União Europeia pretende obrigar Google a abrir o Android a IA rivais
A União Europeia (UE) propôs hoje medidas que tenciona impor à Google para reforçar o acesso de assistentes de inteligência artificial (IA) concorrentes ao sistema operativo Android, mas a gigante tecnológica norte-americana discorda, considerando estas propostas perigosas.
"As medidas propostas visam garantir que os serviços de IA concorrentes possam interagir eficazmente com as aplicações nos dispositivos Android dos utilizadores e executar tarefas em conformidade, tais como enviar um e-mail através da aplicação de e-mail preferida do utilizador, encomendar refeições ou partilhar uma fotografia com amigos", argumentou a Comissão Europeia, citada pela agência AFP.
Segundo o executivo europeu, a Google reserva atualmente grande parte destas funcionalidades às suas próprias ofertas de IA (tais como o seu assistente Gemini) em telemóveis e tablets que funcionam com Android.
Mas o grupo norte-americano criticou veementemente estas medidas, considerando, por um lado, que o Android já permitia que a concorrência se desenvolvesse amplamente, através de parcerias estabelecidas com os fabricantes de telemóveis, e, por outro lado, que a implementação destas recomendações comprometeria a segurança do seu sistema operativo, em detrimento dos utilizadores.
"O ecossistema aberto do Android permite que os assistentes de IA prosperem, uma vez que os fabricantes de dispositivos gozam de total autonomia para integrar e personalizar as experiências de IA desejadas pelos seus utilizadores", argumentou Clare Kelly, responsável jurídica do grupo em matéria de concorrência, numa reação transmitida à AFP.
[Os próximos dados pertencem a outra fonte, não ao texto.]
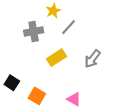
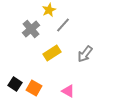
gray cross: (34, 32) -> (31, 29), turned -30
black square: (12, 83) -> (15, 84), moved

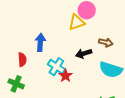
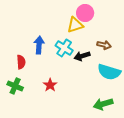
cyan cross: (56, 67) -> (64, 48), moved
red star: (66, 76) -> (50, 85), moved

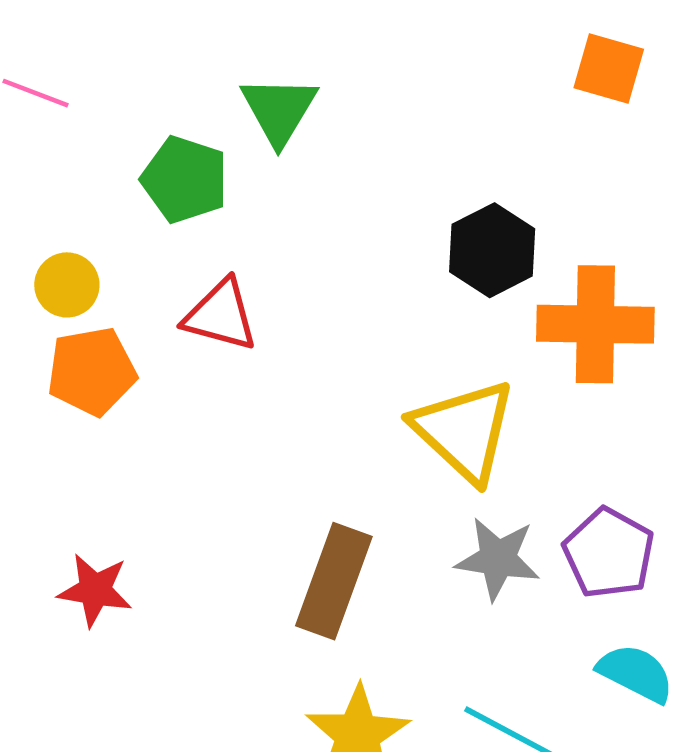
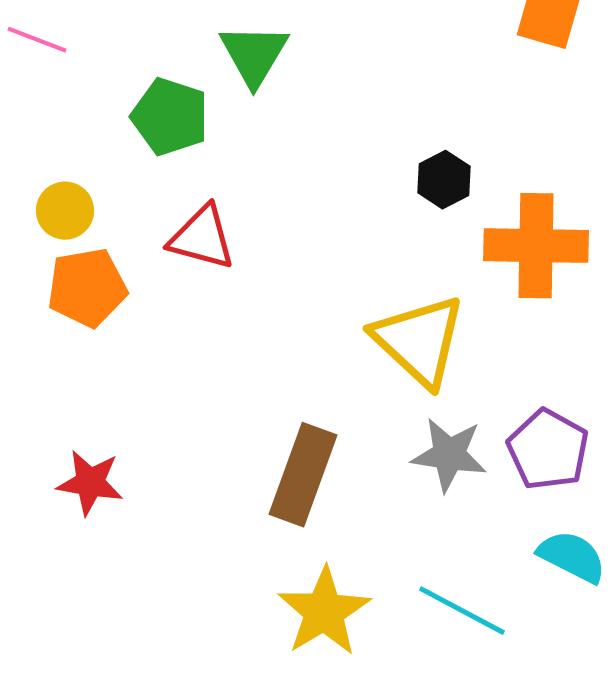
black hexagon: (492, 250) -> (444, 180), size x0.7

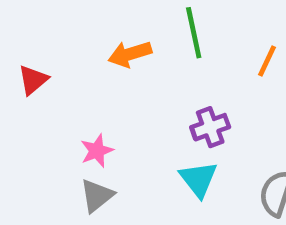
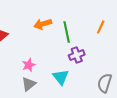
green line: (194, 33) -> (67, 32), moved
cyan triangle: (198, 179) -> (61, 77), moved

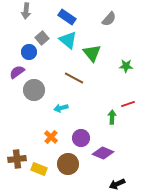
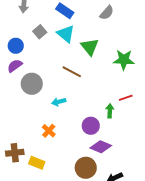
blue circle: (29, 52) -> (16, 46), moved
green star: (126, 66) -> (124, 60), size x1.5
purple circle: (81, 138) -> (91, 126), moved
brown circle: (68, 164) -> (86, 168), moved

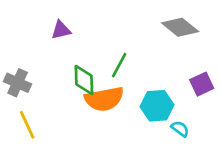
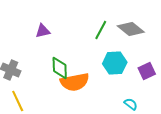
green line: (119, 65) -> (101, 30), moved
cyan hexagon: (157, 106) -> (115, 63), moved

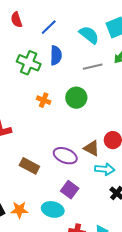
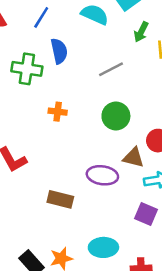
gray line: (93, 67) -> (111, 69), moved
green circle: (76, 98) -> (116, 116), moved
purple square: (70, 190) -> (146, 214), moved

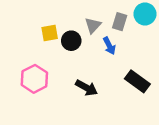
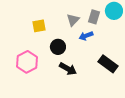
black circle: (71, 41) -> (58, 47), moved
blue arrow: (109, 46) -> (86, 36), turned 96

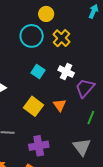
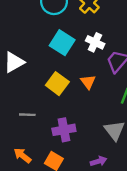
cyan square: (38, 72) -> (62, 43), size x1.5

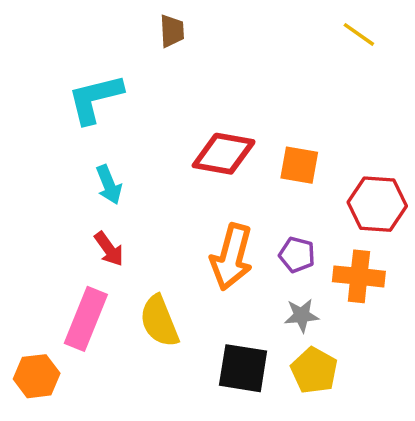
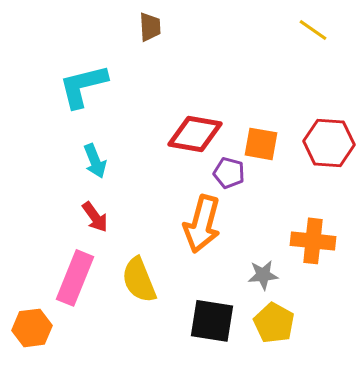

Segundo a mesma fonte, "esta intervenção injustificada eliminaria essa autonomia, imporia o acesso a dados materiais sensíveis e a autorizações de acesso aos dispositivos, o que provocaria um aumento desnecessário dos custos e comprometeria a proteção da privacidade e a segurança dos utilizadores europeus".
As propostas fazem parte das conclusões preliminares de um procedimento de conciliação lançado em janeiro pela Comissão, com o objetivo de ajudar a Google a cumprir o regulamento europeu sobre os mercados digitais (Digital Markets Act, DMA).
Esta lei visa combater os abusos de posição dominante por parte dos gigantes da tecnologia.
A Comissão, que anunciou também em abril propostas para obrigar a Google a partilhar os dados do seu motor de busca, tem até meados de julho para decidir quais as medidas finais que serão impostas ao grupo.